With budget cuts looming, CSI
students receive recognition
They complete work in
Adult Learning Center, which will have funding reduced by
11 percent next term
Staten Island Advance - May 25, 2004
The joy of yesterday’s recognition ceremony for
students in the College of Staten Island’s Adult Learning Center had
a tinge of sorrow attached next year’s term will begin with an 11
percent cut in the budget.
“A program like ours should not receive cuts,” said
Staci Weile, program director, and director of grants and public
contracts for CSI’s Office of Continuing Education and Professional
Development. “The work we do is too important to the community.”
About 100 people gathered in the Green Dolphin
Lounge on the Willowbrook campus to celebrate the success and hard
work of students in the free program, which offers instruction in
basic education, English as a Second Language (ESL) and preparation
for the General Equivalency Diploma (GED).

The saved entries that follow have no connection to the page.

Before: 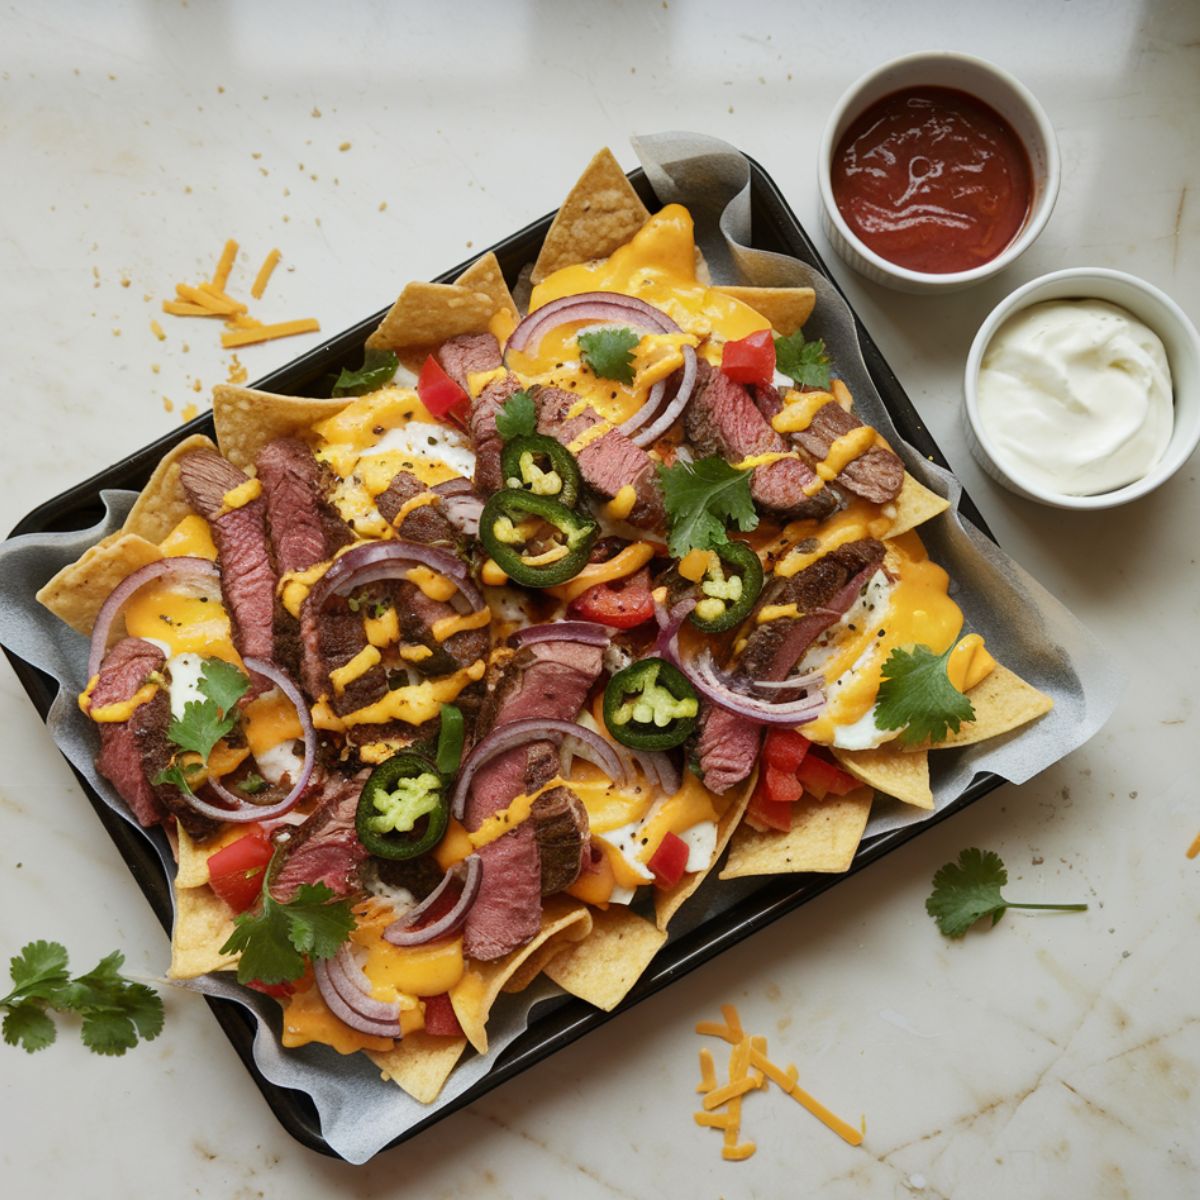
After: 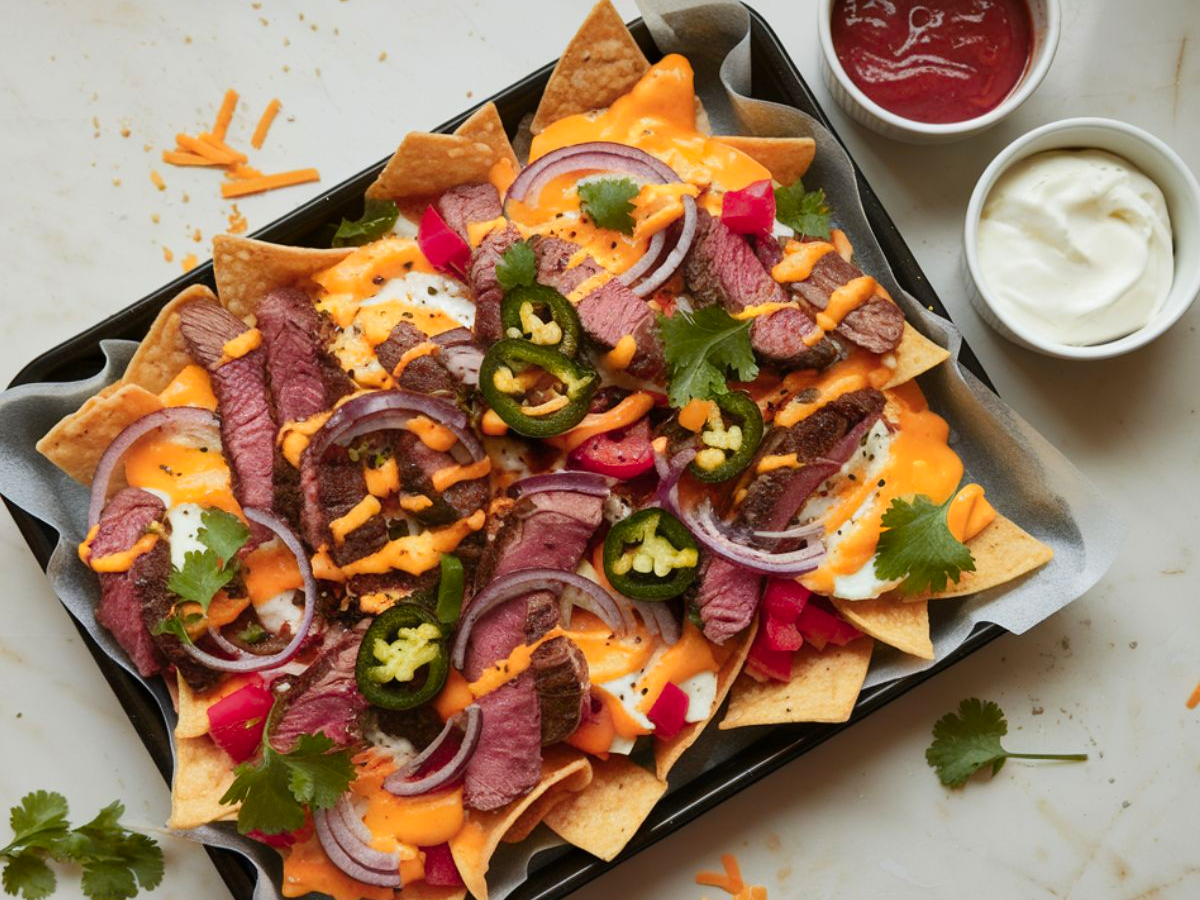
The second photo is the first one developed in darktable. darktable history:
color zones: curves: ch1 [(0.235, 0.558) (0.75, 0.5)]; ch2 [(0.25, 0.462) (0.749, 0.457)], mix 25.94%
crop and rotate: top 12.5%, bottom 12.5%
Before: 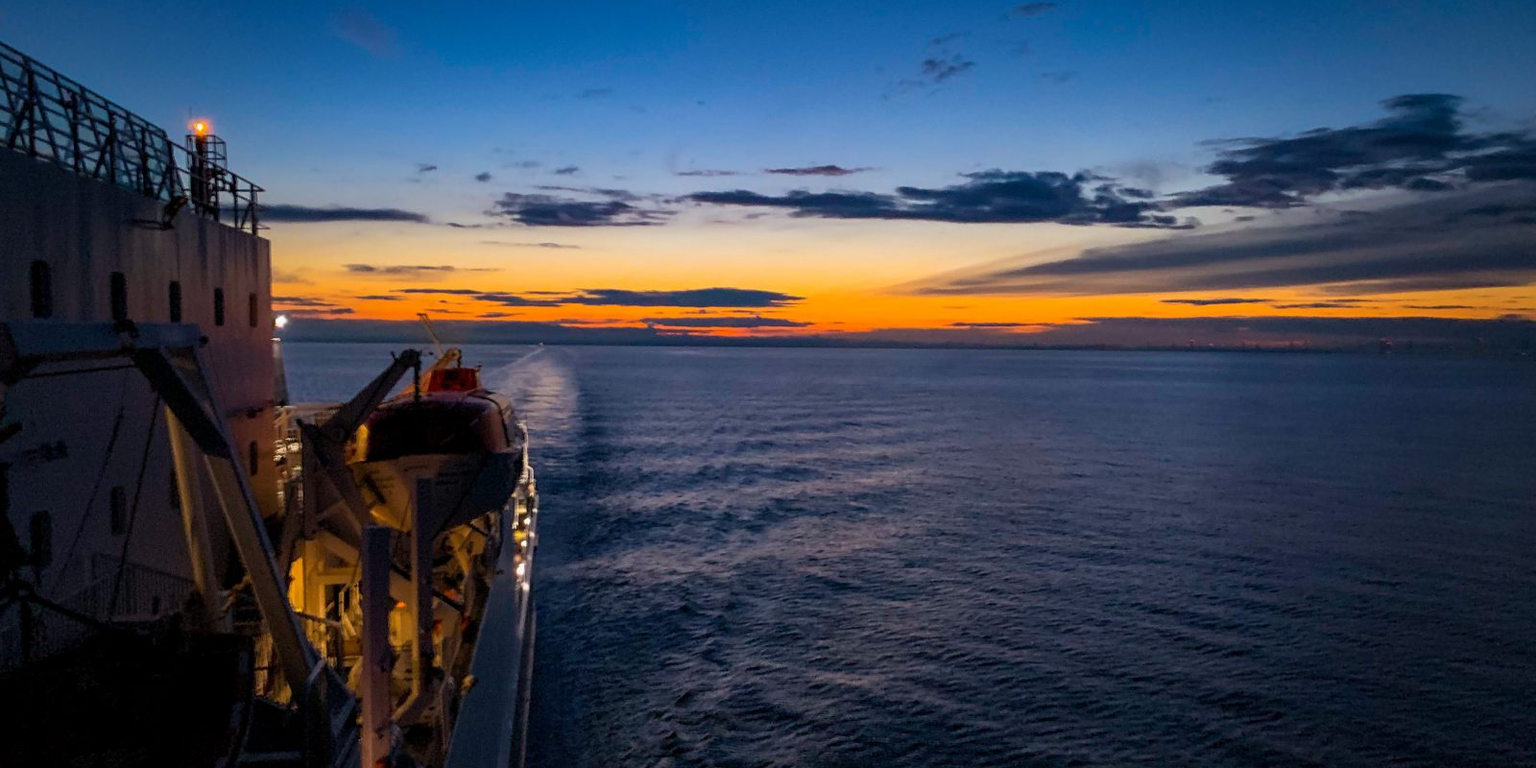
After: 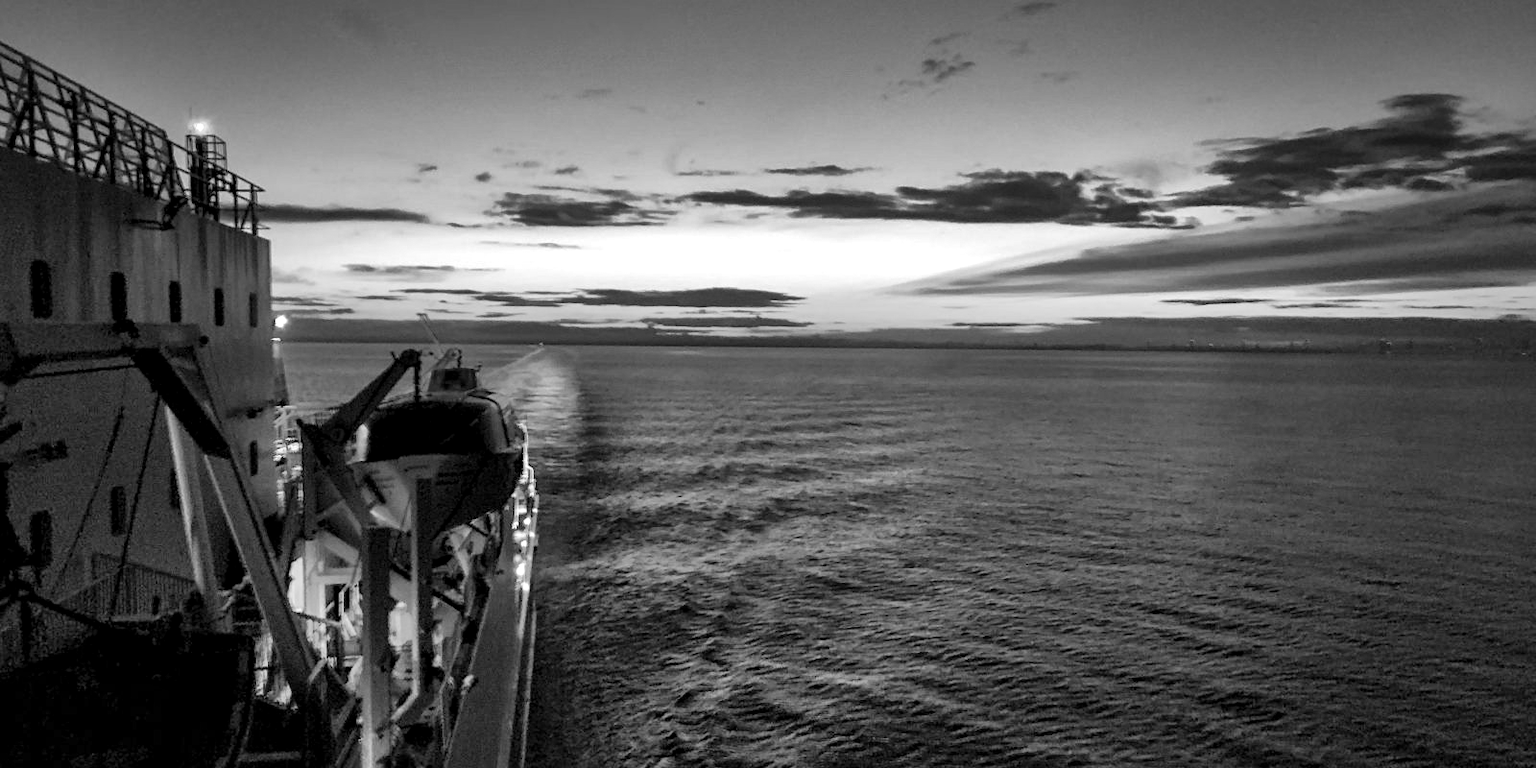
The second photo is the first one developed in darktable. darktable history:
monochrome: on, module defaults
exposure: exposure 0.64 EV, compensate highlight preservation false
shadows and highlights: low approximation 0.01, soften with gaussian
local contrast: mode bilateral grid, contrast 20, coarseness 50, detail 132%, midtone range 0.2
white balance: emerald 1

According to Ms. Weile, the program served more than
750 students over the past year. It receives grant funding from
state and city education departments.
Next year, the program will have to cut enrollment
by at least 120, further glutting the waiting list, which already
stands at over 250. Class hours and the ability to hire full-time
faculty will also be decreased, she said.

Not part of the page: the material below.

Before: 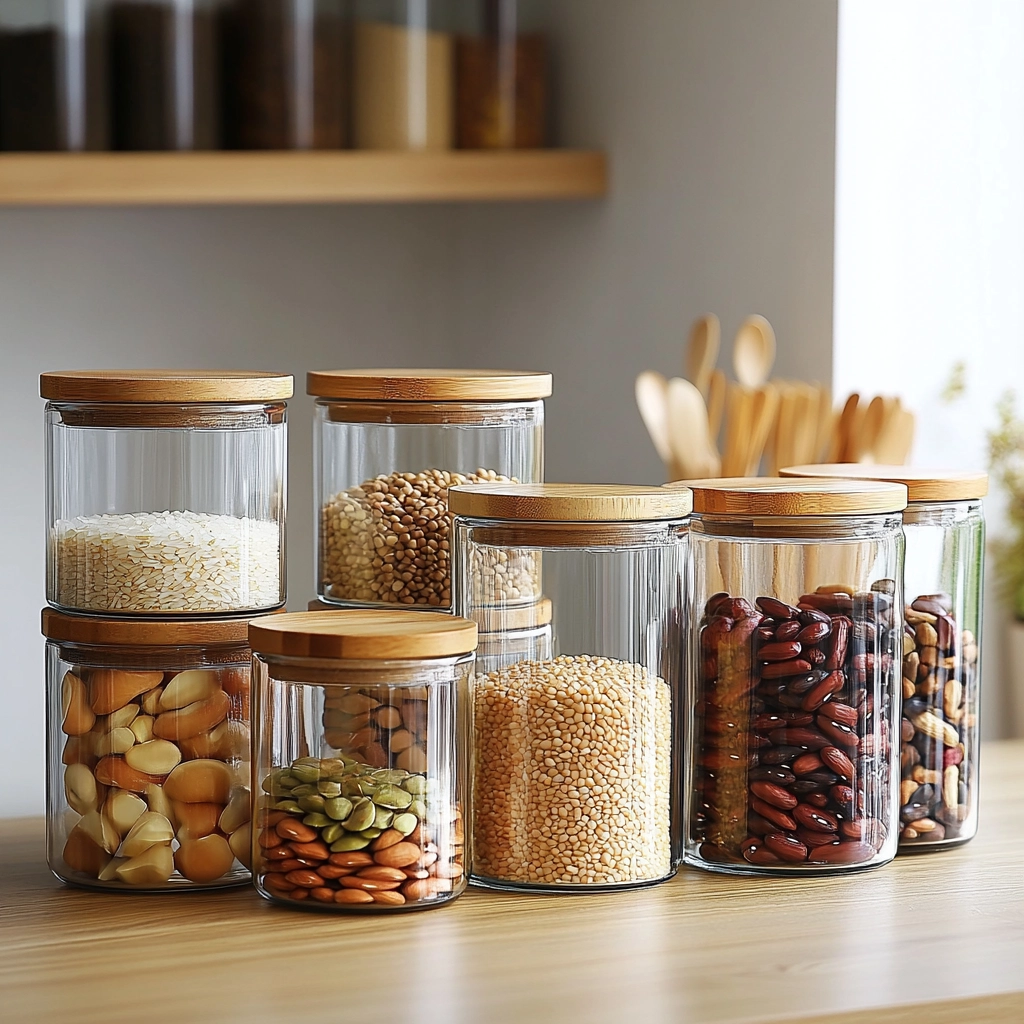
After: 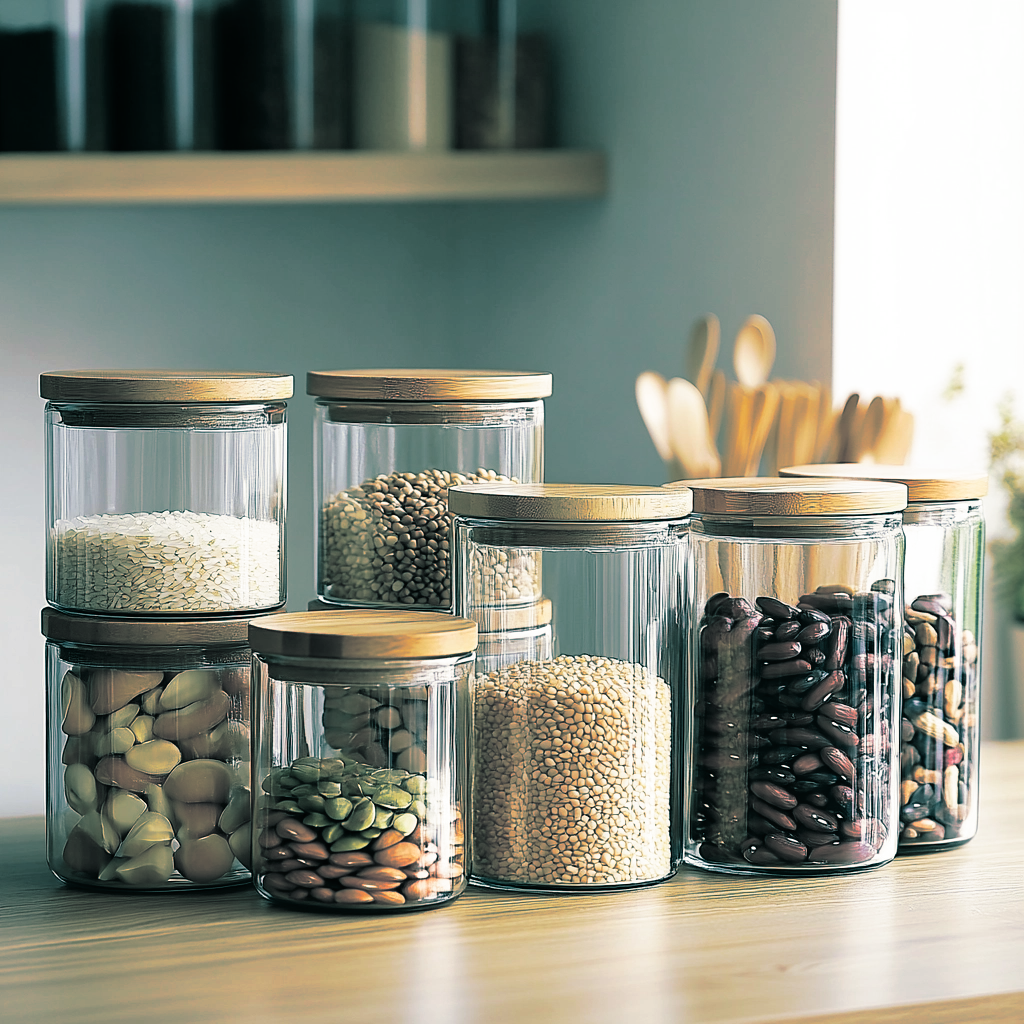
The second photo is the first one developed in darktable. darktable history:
split-toning: shadows › hue 186.43°, highlights › hue 49.29°, compress 30.29%
tone curve: curves: ch0 [(0, 0) (0.003, 0.005) (0.011, 0.008) (0.025, 0.014) (0.044, 0.021) (0.069, 0.027) (0.1, 0.041) (0.136, 0.083) (0.177, 0.138) (0.224, 0.197) (0.277, 0.259) (0.335, 0.331) (0.399, 0.399) (0.468, 0.476) (0.543, 0.547) (0.623, 0.635) (0.709, 0.753) (0.801, 0.847) (0.898, 0.94) (1, 1)], preserve colors none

But that news did little to dampen the mood, as
students both young and old gathered, to celebrate a year’s worth of
I hard work and dedication.
Iris Napolitano, a GED teacher in the program,
praised the center for raising its students’ self-esteem.

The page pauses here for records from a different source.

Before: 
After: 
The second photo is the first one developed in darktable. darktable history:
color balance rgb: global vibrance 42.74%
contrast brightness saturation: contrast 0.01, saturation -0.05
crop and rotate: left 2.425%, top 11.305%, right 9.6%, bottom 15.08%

“A lot of people come to these programs, and they’re
stuck in dead-end jobs and they don’t know where to go,” she said.
“This program lets them know that they’re important.”
Suk Hui Nico of Great Kills enthusiastically
recounted her education in ESL, beginning with the alphabet and the
difference between upper- and lower-case letters, to her current
English reading habits.
“If you met me three years ago, I would have said,
‘hi,’ ‘thank you,’ and ‘bye,’ and that’s it,” she said.
Meanwhile, Bulls Head resident Sanda Ricker, a GED
student, has a lofty goal — an aspiring writer, she wants to trump
J.R.R. Tolkien’s epic, “The Lord of the Rings.”
“I’ve always wanted to be a writer, and from this
program, I got a lot of motivation,” she said.